Goodwin’s problem was that cooks in its communities were too far away from being capable of promotion, so they’d leave the company and look elsewhere for the next step in their careers. So, Goodwin took on their education.
“We literally atomized the cook position,” Patterson said.
The program has very specific criteria and competencies – like chiffonade, a cutting technique wherein chefs cut vegetables into thin strips – that are taught to whoever wants to participate, according to Patterson. Then, “every six months we offer the opportunity to train and test into the next tier,” he said.
Uber Eats as a revenue source
The ability to create alternate revenue streams is an attractive proposition for senior living operators with the flexibility and funding to give it a go.
Those revenue sources often involve public-facing offerings such as a restaurant that is open to the public. But Phoenix is going a step further by partnering with ride-share platform Uber to offer customers Phoenix’s food straight to their door by way of Uber Eats.

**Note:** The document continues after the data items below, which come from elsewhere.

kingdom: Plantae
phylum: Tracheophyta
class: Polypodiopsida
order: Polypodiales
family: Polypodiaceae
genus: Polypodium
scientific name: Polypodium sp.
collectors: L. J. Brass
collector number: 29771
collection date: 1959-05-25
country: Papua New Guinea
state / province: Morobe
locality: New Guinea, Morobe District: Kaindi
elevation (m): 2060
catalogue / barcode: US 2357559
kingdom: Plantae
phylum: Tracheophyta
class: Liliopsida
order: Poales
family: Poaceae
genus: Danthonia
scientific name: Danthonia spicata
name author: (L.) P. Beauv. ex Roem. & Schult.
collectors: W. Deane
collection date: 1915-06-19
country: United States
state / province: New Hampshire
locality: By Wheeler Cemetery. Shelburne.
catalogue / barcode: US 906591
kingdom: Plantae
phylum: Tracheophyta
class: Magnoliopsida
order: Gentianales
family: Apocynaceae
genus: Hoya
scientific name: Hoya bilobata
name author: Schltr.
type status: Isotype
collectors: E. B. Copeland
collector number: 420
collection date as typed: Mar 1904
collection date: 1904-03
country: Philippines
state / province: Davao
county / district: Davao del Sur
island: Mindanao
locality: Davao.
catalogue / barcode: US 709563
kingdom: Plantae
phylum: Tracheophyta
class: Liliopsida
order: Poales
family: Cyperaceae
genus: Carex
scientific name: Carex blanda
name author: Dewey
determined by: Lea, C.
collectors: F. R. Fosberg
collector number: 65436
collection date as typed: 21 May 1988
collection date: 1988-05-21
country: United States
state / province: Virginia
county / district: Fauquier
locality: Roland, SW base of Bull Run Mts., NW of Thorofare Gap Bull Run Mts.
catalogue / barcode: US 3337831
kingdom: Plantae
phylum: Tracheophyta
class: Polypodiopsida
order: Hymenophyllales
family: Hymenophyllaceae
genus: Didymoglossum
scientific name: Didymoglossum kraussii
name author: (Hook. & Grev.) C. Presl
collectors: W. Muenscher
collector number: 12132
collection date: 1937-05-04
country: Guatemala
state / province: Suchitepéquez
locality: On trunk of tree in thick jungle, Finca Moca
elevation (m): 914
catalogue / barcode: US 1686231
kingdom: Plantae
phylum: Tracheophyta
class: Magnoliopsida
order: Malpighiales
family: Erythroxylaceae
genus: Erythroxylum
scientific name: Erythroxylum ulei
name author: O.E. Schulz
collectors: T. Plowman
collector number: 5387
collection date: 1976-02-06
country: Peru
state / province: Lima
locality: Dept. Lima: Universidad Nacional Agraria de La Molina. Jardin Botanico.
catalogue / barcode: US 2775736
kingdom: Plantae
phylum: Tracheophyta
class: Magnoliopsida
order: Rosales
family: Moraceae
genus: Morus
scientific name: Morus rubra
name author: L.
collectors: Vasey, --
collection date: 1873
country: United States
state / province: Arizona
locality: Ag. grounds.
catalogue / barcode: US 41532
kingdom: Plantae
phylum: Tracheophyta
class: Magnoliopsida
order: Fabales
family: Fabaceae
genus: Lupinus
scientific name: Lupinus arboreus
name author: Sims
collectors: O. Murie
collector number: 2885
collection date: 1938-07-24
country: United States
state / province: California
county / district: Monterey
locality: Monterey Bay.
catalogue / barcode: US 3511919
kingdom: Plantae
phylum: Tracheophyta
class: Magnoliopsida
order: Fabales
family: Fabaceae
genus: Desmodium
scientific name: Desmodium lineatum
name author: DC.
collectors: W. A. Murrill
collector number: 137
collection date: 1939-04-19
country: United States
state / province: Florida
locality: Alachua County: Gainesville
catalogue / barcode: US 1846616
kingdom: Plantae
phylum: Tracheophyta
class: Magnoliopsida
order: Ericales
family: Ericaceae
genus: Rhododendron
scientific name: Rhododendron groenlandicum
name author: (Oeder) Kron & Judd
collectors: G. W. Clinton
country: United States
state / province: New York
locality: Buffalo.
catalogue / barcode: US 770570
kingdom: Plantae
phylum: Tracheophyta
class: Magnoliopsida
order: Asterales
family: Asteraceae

If an Uber Eats user in the Atlanta suburb of Braselton, Georgia opens up the app this summer, they may not know they are about to order food from Phoenix at Braselton, a senior living community with independent living, assisted living and memory care residents. But given that the community’s food can stand up to local restaurants, Baillie doesn’t think that will matter much.
“The hope is we make money,” Baillie said. “I can’t wait to see the delivery driver pull up to a senior living community.”
Uber Eats will market the Phoenix community’s food under Beau and Belle, a new dining brand it recently launched. To build brand identity, Phoenix bought a food truck that would be parked around the area to bring diners into the Beau and Belle restaurants once they were open inside the communities.
The food truck is about a year old now and does about $100,000 in sales per year, according to Baillie. In fact, he now swears by food trucks for senior living communities. When a Phoenix community experienced a kitchen fire, the Beau and Belle truck saved the day and quite a few dollars in catering expenses.
While Goodwin Living does not sell food through Uber Eats, the organization is still seeking to offer food and an experience that is of such a high quality “so that it’s everyone’s favorite place to eat, not just our residents,” Patterson said.
“It raises the idea of, ‘Is this where I would want to live? Is this the program that I would aspire to want to serve me?’” he said.